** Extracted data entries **
________________

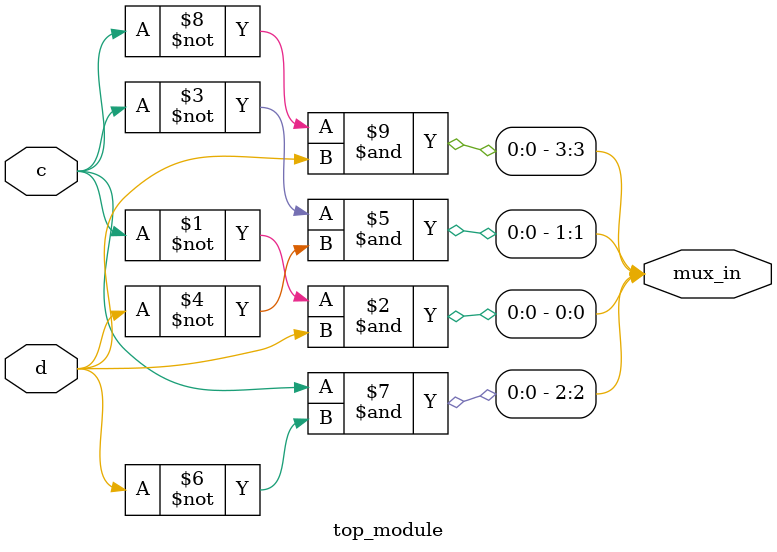
<source format=sv>
module top_module (
	input c,
	input d,
	output [3:0] mux_in
);

assign mux_in[0] = ~c & d;
assign mux_in[1] = ~c & ~d;
assign mux_in[2] = c & ~d;
assign mux_in[3] = ~c & d;

endmodule

</source>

________________

** Assigned task **
Copy out exactly the lines between the line with "assign mux_in[0] = ~c & d;" and the last line of the entries, counting both of those lines.

** Result for this exercise **
assign mux_in[0] = ~c & d;
assign mux_in[1] = ~c & ~d;
assign mux_in[2] = c & ~d;
assign mux_in[3] = ~c & d;

endmodule

</source>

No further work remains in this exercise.